Di tengah malam yang cukup dingin, Abah Farid pergi ke luar untuk menemui kakaknya atas permintaan sitri tercinta. Pria bergelar kiai di Pondok Pesantren Al-Husain Nur itu telah sampai di rumah kakaknya yang hanya berjarak sepuluh meter saja dari rumahnya.
Abah Farid mengucap salam dan mulai mengetuk pintu rumah Abah Habib.
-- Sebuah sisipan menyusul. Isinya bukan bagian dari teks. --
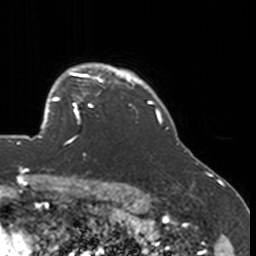
Breast MRI, one axial slice. Position 135 of 160 along the scan axis. Cropped to one breast. Dynamic contrast-enhanced series, time point 2 of 7 at this slice position (early post-contrast). 3 T. TE 1.7 ms, TR 4 ms. 1 mm slice thickness. 256 × 256 image matrix, field of view 170 × 170 mm. Female patient.
Annotated regions visible in this slice (semi-automatic segmentation, software-assisted and operator-edited):
- enhancing-tissue mask used for the functional tumour volume (all voxels passing the contrast-enhancement thresholds inside the analysis volume; usually the tumour): bounding box <52,77,134,145> (left, top, right, bottom; pixels)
Tak lama kemudian Ibu Malika membukakan pintu.
"Wa'alaikumussalam," sahut Ibu Malika dan mendapati adik iparnya di depan pintu. "Eh, aya perlu naon?"
"Kang Habib ada, Teh?" tanya Abah Farid.
"Ada atuh, masuk dulu mangga, tunggu sebentar, ya," sahut Ibu Malika dan beringsut ke dalam untuk memanggil suaminya.
Tak lama, Abah Habib pun ke luar menemui Abah Farid.
"Aya naon, Id? Malam-malam ke sini, ada hal yang pentingkah?"
"Iya, Kang. Sebenarnya penting tidak penting, Farid teh cuma ingin menyampaikan keinginan istri saja," ujar Abah Farid.
"Maksudnya teh naon?" Abah Habib merasa tidak mengerti.
"Gini, Kang. Jadi, Faridah teh sudah lama menyimpan rasa sama Juani." Abah Farid terdiam merasa tidak percaya diri untuk menyampaikan pesan istrinya.
"Tapi Juani pan udah keluar dari sini," ujar Abah Habib.
"Iya itu dia, Kang. Firasar urang mah, Juani teh pergi gara-gara Farid."
"Maksudnya gimana? Kamu teh udah dewasa, udah punya anak istri, jadi kiai di pesantren besar. Atuh kalau ngomong yang jelas, teu usah muter-muter."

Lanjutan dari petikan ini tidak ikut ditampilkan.